Guatemala City’s modern La Aurora International Airport has several daily flights from numerous U.S. gateways. Mundo Maya International Airport serves the northern department of Petén and the ruins of Tikal.
The majority of inter- and intracity buses are recycled U.S. school buses known as “chicken buses” (cargo often consists of live animals); however, robberies and armed hijacking are increasingly common. Tourist shuttle buses are more expensive, but are recommended for safety reasons.

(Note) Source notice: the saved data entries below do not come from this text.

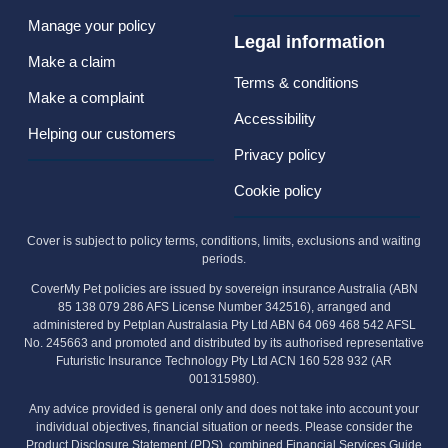
Manage your policy
Legal information
Make a claim
Terms & conditions
Make a complaint
Accessibility
Helping our customers
Privacy policy
Cookie policy
Cover is subject to policy terms, conditions, limits, exclusions and waiting
periods.
CoverMy Pet policies are issued by sovereign insurance Australia (ABN
85 138 079 286 AFS License Number 342516), arranged and
administered by Petplan Australasia Pty Ltd ABN 64 069 468 542 AFSL
No. 245663 and promoted and distributed by its authorised representative
Futuristic Insurance Technology Pty Ltd ACN 160 528 932 (AR
001315980).
Any advice provided is general only and does not take into account your
individual objectives, financial situation or needs. Please consider the
Product Disclosure Statement (PDS), combined Financial Services Guide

Arco de Santa Catalina in La Antigua Guatemala
Rental cars can be acquired in Guatemala City, Panajachel, Antigua, Quetzaltenango, Cobán, and Flores. Unless you plan to stick to urban areas such as Guatemala City and Antigua or along the Pan-American Highway, it’s probably best to rent a four-wheel-drive vehicle. Taxicabs are available in almost any town or city. When in smaller towns, the best way to find a taxi is in the central square, or parque central. Otherwise, it’s always best to call a cab rather than hail one from the street.
What to Pack
Dress in layers: Pack an assortment of short-sleeved T-shirts, sweaters, fleece jackets and/or a light rain jacket, shorts, and pants. Quick-drying synthetic fabrics wick away moisture during strenuous hikes in the backcountry. In jungle areas where mosquitoes are rampant, stick to light-colored and lightweight shirts with long sleeves you can roll up and lightweight travel pants. Also pack sunscreen, bug spray, and a wide-brimmed hat or ball cap. Footwear is extremely important. For serious jungle hiking, high, military-style boots protect against mud and snakes.